*STORED DATA:*
^^^^^^^^^^^^^^^^
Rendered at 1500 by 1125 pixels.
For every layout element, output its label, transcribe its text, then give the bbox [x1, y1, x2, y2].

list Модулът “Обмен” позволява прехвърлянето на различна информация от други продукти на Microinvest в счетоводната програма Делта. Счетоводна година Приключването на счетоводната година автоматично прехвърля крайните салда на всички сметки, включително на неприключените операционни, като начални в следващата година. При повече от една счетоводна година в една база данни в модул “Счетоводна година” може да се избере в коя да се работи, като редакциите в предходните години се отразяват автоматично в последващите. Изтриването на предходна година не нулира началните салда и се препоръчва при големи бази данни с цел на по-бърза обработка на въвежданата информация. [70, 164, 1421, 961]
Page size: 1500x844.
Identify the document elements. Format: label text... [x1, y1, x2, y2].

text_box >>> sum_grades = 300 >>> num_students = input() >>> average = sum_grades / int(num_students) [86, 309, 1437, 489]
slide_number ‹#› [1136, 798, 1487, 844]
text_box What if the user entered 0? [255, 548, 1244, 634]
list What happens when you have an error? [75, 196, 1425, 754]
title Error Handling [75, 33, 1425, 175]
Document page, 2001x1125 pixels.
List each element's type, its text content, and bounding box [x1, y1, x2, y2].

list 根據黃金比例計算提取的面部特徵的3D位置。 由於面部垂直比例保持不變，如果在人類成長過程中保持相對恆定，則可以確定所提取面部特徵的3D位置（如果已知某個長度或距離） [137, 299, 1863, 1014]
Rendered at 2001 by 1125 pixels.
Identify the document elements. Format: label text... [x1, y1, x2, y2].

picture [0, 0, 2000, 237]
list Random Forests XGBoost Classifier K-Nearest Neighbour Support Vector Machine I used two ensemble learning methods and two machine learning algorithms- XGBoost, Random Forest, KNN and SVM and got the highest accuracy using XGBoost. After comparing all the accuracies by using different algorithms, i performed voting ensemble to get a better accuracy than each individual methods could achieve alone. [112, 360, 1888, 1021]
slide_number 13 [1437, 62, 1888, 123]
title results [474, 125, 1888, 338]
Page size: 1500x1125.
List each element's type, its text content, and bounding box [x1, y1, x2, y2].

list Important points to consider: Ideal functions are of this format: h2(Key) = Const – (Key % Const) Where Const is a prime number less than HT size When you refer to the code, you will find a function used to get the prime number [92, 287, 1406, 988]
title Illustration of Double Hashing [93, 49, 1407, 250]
^^^^^^^^^^^^^^^^
*JOB:* Write out all the material exactly.

*RESPONSE:*
Rendered at 1500 by 1125 pixels.
For every layout element, output its label, transcribe its text, then give the bbox [x1, y1, x2, y2].

list Модулът “Обмен” позволява прехвърлянето на различна информация от други продукти на Microinvest в счетоводната програма Делта. Счетоводна година Приключването на счетоводната година автоматично прехвърля крайните салда на всички сметки, включително на неприключените операционни, като начални в следващата година. При повече от една счетоводна година в една база данни в модул “Счетоводна година” може да се избере в коя да се работи, като редакциите в предходните години се отразяват автоматично в последващите. Изтриването на предходна година не нулира началните салда и се препоръчва при големи бази данни с цел на по-бърза обработка на въвежданата информация. [70, 164, 1421, 961]
Page size: 1500x844.
Identify the document elements. Format: label text... [x1, y1, x2, y2].

text_box >>> sum_grades = 300 >>> num_students = input() >>> average = sum_grades / int(num_students) [86, 309, 1437, 489]
slide_number ‹#› [1136, 798, 1487, 844]
text_box What if the user entered 0? [255, 548, 1244, 634]
list What happens when you have an error? [75, 196, 1425, 754]
title Error Handling [75, 33, 1425, 175]
Document page, 2001x1125 pixels.
List each element's type, its text content, and bounding box [x1, y1, x2, y2].

list 根據黃金比例計算提取的面部特徵的3D位置。 由於面部垂直比例保持不變，如果在人類成長過程中保持相對恆定，則可以確定所提取面部特徵的3D位置（如果已知某個長度或距離） [137, 299, 1863, 1014]
Rendered at 2001 by 1125 pixels.
Identify the document elements. Format: label text... [x1, y1, x2, y2].

picture [0, 0, 2000, 237]
list Random Forests XGBoost Classifier K-Nearest Neighbour Support Vector Machine I used two ensemble learning methods and two machine learning algorithms- XGBoost, Random Forest, KNN and SVM and got the highest accuracy using XGBoost. After comparing all the accuracies by using different algorithms, i performed voting ensemble to get a better accuracy than each individual methods could achieve alone. [112, 360, 1888, 1021]
slide_number 13 [1437, 62, 1888, 123]
title results [474, 125, 1888, 338]
Page size: 1500x1125.
List each element's type, its text content, and bounding box [x1, y1, x2, y2].

list Important points to consider: Ideal functions are of this format: h2(Key) = Const – (Key % Const) Where Const is a prime number less than HT size When you refer to the code, you will find a function used to get the prime number [92, 287, 1406, 988]
title Illustration of Double Hashing [93, 49, 1407, 250]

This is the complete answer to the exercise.